Department of Pediatrics, Mount Sinai School of Medicine, New York, New York 10029.

Transesophageal echocardiography using Doppler color flow mapping with both single plane transverse and longitudinal pediatric probes was performed in 127 infants and children both intraoperatively and postoperatively. The 127 patients ranged in age from 1 day to 18 years (mean 37 months) and in weight from 2.4 to 45 kg (mean 13.2); 157 studies were successfully performed (100% of attempted) with no complications. Transesophageal two-dimensional echocardiography combined with pulsed wave Doppler ultrasound and color flow mapping provided detailed morphologic as well as physiologic information, with additional information provided overall in 56% of the cases.
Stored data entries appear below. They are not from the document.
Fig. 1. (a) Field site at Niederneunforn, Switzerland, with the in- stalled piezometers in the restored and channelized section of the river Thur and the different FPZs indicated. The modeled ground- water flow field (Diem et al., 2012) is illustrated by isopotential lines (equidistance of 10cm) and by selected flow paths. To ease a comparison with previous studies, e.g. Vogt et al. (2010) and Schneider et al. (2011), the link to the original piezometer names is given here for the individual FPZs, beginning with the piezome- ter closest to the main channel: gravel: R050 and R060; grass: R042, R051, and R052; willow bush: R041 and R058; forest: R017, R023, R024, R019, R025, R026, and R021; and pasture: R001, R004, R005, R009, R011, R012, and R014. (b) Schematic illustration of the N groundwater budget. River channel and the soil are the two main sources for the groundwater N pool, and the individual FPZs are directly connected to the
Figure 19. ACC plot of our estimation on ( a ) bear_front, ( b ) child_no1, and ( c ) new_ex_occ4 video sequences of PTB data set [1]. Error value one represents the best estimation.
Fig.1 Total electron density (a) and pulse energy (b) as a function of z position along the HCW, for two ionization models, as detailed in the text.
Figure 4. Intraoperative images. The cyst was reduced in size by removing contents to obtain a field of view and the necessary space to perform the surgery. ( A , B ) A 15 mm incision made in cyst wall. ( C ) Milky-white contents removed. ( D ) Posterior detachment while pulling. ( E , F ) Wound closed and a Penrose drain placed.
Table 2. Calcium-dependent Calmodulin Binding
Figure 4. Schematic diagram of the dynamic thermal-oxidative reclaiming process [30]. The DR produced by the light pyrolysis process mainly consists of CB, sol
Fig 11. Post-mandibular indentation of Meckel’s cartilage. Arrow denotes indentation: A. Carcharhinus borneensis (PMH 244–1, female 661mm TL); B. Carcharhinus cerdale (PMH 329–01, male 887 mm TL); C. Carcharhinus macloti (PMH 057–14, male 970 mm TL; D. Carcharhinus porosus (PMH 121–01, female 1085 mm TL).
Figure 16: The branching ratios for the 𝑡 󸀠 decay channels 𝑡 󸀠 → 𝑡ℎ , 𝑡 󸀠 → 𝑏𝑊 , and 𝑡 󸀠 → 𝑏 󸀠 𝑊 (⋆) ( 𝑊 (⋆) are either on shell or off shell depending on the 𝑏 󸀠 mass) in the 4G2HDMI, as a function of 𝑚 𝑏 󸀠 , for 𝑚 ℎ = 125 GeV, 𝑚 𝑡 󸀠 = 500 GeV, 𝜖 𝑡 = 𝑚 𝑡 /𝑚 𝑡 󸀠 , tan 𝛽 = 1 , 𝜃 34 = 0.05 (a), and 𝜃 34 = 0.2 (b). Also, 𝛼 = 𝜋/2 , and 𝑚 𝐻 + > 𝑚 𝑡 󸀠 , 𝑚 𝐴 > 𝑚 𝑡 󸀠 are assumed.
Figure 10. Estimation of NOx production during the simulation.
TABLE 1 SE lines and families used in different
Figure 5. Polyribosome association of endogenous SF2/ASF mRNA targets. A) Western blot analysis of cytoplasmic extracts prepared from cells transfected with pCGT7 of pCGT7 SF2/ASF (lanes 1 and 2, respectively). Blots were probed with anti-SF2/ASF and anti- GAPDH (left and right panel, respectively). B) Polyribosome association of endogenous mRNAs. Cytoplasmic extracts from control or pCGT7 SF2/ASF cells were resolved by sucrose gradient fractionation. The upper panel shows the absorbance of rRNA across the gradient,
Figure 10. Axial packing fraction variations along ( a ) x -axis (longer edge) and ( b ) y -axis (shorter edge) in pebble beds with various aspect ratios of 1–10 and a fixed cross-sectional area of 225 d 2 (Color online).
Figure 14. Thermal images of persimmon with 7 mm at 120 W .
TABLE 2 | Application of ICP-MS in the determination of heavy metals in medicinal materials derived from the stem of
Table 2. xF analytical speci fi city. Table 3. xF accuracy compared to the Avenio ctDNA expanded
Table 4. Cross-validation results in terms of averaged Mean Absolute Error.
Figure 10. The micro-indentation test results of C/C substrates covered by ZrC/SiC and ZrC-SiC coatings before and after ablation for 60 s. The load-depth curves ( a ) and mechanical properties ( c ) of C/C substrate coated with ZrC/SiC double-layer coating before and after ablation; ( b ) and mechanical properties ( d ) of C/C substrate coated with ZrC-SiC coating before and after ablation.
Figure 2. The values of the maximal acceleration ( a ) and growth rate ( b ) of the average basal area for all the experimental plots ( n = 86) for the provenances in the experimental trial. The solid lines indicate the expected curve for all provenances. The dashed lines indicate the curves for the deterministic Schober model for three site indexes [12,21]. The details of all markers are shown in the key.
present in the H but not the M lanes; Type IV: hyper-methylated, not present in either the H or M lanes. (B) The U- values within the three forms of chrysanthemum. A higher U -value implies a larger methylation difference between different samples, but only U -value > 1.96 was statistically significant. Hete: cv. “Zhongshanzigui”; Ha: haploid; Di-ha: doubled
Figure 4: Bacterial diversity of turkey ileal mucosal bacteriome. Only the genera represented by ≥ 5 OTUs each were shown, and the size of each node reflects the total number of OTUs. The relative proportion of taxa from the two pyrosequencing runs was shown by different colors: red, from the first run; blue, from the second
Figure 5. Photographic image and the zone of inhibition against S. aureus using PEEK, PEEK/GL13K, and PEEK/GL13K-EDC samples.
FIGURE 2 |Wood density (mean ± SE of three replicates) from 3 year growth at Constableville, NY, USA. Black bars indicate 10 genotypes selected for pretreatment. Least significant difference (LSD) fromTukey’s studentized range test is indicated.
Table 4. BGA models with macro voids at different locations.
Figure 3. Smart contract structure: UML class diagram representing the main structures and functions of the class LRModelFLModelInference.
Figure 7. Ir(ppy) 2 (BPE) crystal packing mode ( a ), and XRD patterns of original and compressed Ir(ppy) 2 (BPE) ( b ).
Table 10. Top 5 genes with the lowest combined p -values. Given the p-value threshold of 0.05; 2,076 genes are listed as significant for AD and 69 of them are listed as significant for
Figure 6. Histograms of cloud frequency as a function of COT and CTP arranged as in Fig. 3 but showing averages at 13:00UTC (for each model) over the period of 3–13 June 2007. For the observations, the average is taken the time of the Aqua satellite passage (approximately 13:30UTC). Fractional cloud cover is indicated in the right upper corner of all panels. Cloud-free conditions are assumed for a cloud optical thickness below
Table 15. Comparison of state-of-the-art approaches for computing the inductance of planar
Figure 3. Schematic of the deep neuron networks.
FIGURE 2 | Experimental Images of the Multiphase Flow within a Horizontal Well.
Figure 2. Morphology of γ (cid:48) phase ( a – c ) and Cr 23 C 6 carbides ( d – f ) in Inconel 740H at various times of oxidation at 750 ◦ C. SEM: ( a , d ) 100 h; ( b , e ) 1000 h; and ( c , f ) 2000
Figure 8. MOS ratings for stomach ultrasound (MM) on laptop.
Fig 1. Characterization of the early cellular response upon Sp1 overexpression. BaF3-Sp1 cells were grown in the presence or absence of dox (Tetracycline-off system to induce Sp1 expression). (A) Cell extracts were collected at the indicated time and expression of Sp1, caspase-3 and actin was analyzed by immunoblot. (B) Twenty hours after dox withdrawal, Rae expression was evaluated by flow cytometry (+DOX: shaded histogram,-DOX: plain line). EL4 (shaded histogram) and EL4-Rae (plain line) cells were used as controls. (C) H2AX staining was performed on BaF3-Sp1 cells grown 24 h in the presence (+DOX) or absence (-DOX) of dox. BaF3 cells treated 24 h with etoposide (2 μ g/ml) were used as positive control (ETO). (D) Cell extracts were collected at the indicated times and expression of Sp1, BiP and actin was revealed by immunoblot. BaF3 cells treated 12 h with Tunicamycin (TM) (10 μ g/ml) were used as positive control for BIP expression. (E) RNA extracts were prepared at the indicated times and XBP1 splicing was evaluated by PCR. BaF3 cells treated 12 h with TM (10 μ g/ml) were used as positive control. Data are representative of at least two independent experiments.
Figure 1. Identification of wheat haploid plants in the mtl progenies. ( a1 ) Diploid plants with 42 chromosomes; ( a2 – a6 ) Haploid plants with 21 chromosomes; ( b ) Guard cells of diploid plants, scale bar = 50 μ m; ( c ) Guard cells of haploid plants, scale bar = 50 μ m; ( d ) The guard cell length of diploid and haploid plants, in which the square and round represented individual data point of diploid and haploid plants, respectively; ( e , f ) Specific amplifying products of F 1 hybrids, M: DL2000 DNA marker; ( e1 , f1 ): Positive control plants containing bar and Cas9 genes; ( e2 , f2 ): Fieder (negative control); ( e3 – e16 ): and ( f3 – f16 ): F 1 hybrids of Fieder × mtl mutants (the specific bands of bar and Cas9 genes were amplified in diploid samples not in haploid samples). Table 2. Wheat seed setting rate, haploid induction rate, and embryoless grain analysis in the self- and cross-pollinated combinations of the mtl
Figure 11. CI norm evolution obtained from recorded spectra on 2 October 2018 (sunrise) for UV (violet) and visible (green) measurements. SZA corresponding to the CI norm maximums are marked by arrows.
Typical limitations of single-plane transverse imaging were overcome using a prototype longitudinal-axis pediatric probe. Both left and right ventricular outflow tracts, distal pulmonary arteries and all of the interventricular and atrial septa were visualized. Assessment of surgical repair intraoperatively as well as assessment postoperatively for cardiac function, residual intracardiac shunts, residual valvular sequelae and other hemodynamic events was important and easily performed in an otherwise inaccessible patient. Transesophageal echocardiography in infants and in small children is a valuable "noninvasive" imaging technique that offers important additional and complementary information.